The judge granted the girls' motion for summary judgment on the issue of liability against the principal, Austin Couch, and Smith-Green Community School Corp. But he also said that Couch was immune from damages because the law “involving student speech originating off-campus and by use of the internet” was not clearly established at the time he punished the girls.

As for Smith-Green, Simon delayed ruling on damages until the 7th U.S. Circuit Court of Appeals decides whether school districts are “arms of the state” that are entitled to immunity under the 11th Amendment.

The girls, identified only as T.V. and M.K., practiced their modeling skills during summer vacation slumber parties at M.K.'s home, using rainbow-colored, phallus-shaped lollipops as props. They posted the photos on MySpace and Facebook pages that were accessible only to their “friends” and on Photobucket, an image-hosting website.

Couch initially banned the girls from extracurricular activities for a year, finding they had brought “discredit” upon the school. The ban was later reduced to 25 percent of the fall 2009 volleyball season but the girls still filed suit for a court order declaring their punishment unconstitutional and for unspecified damages.

In his ruling, Simon noted that the case “poses timely questions about the limits school officials can place on out of school speech by students in the information age where Twitter, Facebook, MySpace, texts, and the like rule the day.”

The suspensions of the two girls, he said, were unconstitutional in part because school officials had failed to show that “the students’ activities would materially and substantially disrupt the work and discipline of the school,” as required by Tinker v. Des Moines Independent Community School Dist., 393 U.S. 503 (1969).

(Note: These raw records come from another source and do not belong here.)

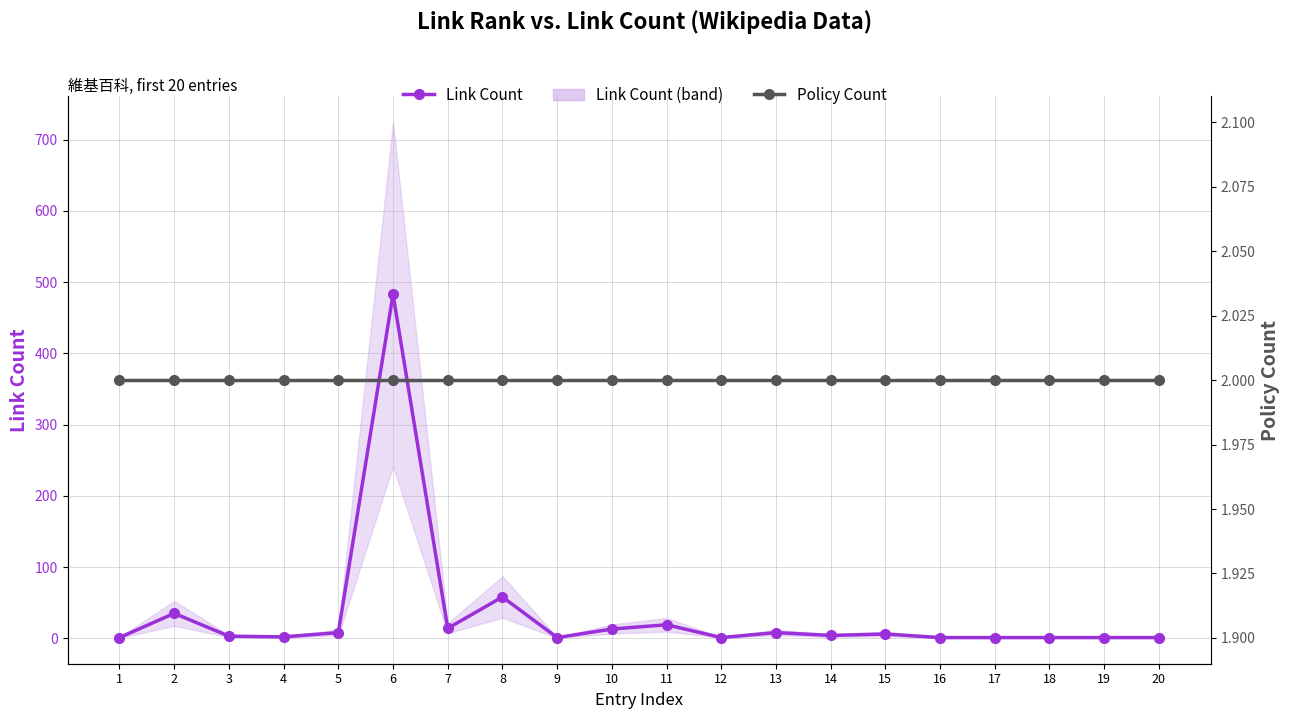

What is the sum of the Policy Count values at 14 and 15?

4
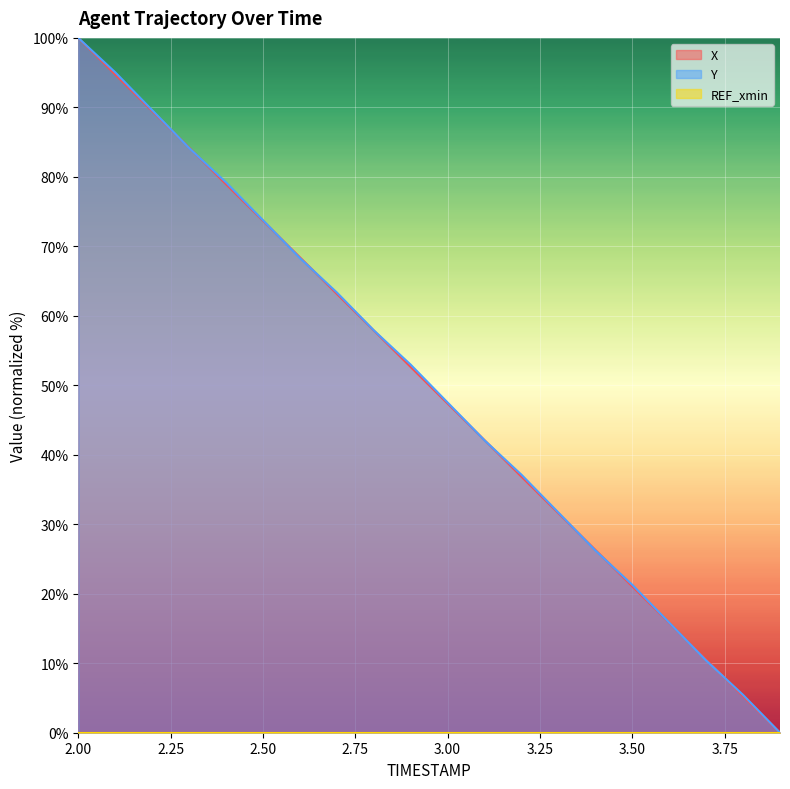

How many categories are shown in the chart?

20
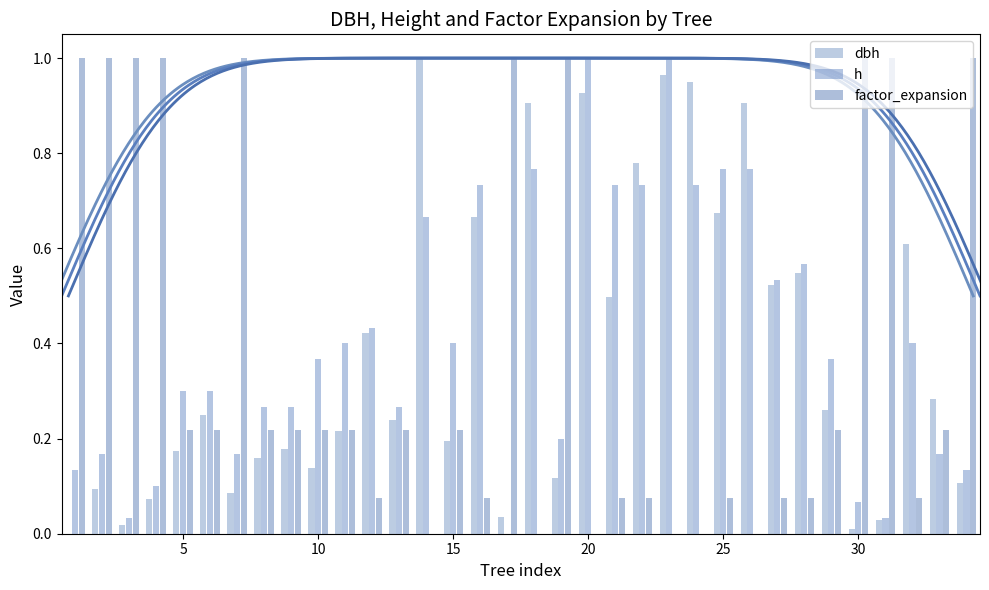

What is the difference between the maximum and minimum values in the h series?

1.0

“[A]t most, this case involved two complaints from parents and some petty sniping among a group of 15 and 16 year olds,” Simon noted. “This can’t be what the Supreme Court had in mind when it enunciated the 'substantial disruption' standard in Tinker.”

On the damages issue, Simon said Couch has “qualified immunity” because “on the current state of the developing law in this context, particularly involving student speech originating off-campus and by use of the internet, Couch’s actions could reasonably have been thought to be consistent with the rights they are alleged to have violated.”

But the principal may have caught a break here. While courts may not have clearly established the limits of school regulation of off-campus, Internet speech, they have certainly made it clear that extracurricular conduct is not punishable absent “substantial disruption.”

When Couch was asked in a deposition to explain what was disruptive about the girls' photos, he could only respond that a “similar incident” had occurred the previous spring and “This had the — the potential of doing the exact same thing, being in the hallways, being in the gymnasiums, causing a disruption.”

Simon himself said the school district's “showing of actual disruption is extremely weak” and “school officials cannot point to any students creating or experiencing actual disruption during any school activity.”